Purpose: : The HRT Rostock Corneal Module (HRT-RCM) provides excellent resolution, contrast and optical sectioning capability - defining features of confocal microscopy. However, changing the focal plane over large distances must be performed manually, which limits its ability to perform quantitative 3-D imaging. We recently modified the HRT-RCM so that the focal plane position can be controlled remotely using a motorized lens drive system. The purpose of this study was to test the feasibility of performing quantitative full-thickness corneal imaging using this prototype system.

Methods: : The left eyes of six New Zealand White rabbits were repeatedly scanned from endothelium to epithelium at a speed of 60 µm/sec, and images were continuously acquired using HRT streaming software. The resulting image sequence (".vol" file) was read into a custom-developed program, in which the z-position of each image was calculated based on the encoded acquisition time and lens speed. The dataset was converted into a format compatible with in-house software for interactive 3-D viewing and measurement of sub-layer thicknesses. In one cornea, following automated registration of the 3-D stacks using Image J, manual counts of keratocyte nuclei were performed using Metamorph. This cornea was also fixed in situ following sacrifice, labeled with propidium iodide, and imaged in vitro using a Leica SP2 confocal microscope.

Results: : The mean epithelial and corneal thickness measured using the modified HRT-RCM were 48.6 + 6.6 µm and 377.6 + 15.4 µm, respectively (n=6 corneas). The average coefficients of variation for repeated scans were 2.3% and 2.0%, respectively. The mean overall keratocyte density measured in vivo was 46,715 + 584 cells/mm³, which was in good agreement with the in vitro measurement of 45,975 cells/mm³. In both cases there was a gradual decrease in density from the anterior to posterior cornea, as previously reported (R = 0.83, p < 0.001).

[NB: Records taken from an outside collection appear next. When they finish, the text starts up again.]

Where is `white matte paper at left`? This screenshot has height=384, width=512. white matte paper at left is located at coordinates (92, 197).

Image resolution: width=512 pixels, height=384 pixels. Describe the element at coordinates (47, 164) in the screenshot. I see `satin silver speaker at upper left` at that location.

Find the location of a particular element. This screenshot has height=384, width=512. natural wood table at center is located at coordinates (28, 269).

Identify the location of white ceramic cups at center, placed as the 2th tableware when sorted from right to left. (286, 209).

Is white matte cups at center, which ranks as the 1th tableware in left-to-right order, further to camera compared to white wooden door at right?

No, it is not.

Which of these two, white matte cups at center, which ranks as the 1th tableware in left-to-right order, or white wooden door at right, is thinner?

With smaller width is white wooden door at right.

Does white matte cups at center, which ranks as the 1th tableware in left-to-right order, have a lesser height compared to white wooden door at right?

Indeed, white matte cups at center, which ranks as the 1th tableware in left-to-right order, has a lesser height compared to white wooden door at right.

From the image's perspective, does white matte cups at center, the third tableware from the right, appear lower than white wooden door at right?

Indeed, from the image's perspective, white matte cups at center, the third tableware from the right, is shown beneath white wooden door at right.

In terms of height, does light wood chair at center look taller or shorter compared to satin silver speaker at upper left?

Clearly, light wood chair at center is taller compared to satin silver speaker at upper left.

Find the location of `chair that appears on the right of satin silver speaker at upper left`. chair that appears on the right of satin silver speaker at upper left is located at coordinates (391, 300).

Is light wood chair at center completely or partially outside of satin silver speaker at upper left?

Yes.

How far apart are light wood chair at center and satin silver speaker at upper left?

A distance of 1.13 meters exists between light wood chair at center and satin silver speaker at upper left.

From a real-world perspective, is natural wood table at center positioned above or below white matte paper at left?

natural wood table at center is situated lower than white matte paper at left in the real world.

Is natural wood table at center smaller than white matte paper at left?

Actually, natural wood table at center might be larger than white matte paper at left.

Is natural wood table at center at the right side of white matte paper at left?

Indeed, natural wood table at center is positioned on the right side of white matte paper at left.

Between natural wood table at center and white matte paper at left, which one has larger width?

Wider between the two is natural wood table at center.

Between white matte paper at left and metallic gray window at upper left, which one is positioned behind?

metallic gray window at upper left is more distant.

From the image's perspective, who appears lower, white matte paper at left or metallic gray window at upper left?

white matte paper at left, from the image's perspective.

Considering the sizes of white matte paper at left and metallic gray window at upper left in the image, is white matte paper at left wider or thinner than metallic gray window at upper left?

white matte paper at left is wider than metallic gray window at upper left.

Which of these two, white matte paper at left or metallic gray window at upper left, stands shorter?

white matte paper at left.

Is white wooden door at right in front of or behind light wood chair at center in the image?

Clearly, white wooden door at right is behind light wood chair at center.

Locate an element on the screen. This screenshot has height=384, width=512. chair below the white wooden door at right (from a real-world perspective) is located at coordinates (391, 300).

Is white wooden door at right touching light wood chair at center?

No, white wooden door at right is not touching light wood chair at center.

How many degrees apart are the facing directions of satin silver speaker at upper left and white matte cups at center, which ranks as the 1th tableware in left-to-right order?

Conclusions: : This modified system allows high resolution 3-D image stacks to be collected from the full thickness cornea in vivo. These datasets can be used for interactive visualization of corneal cell layers, measurement of sub-layer thickness, and depth-dependent keratocyte density measurements. Overall, the modifications significantly expand the potential quantitative applications of the HRT-RCM confocal microscope.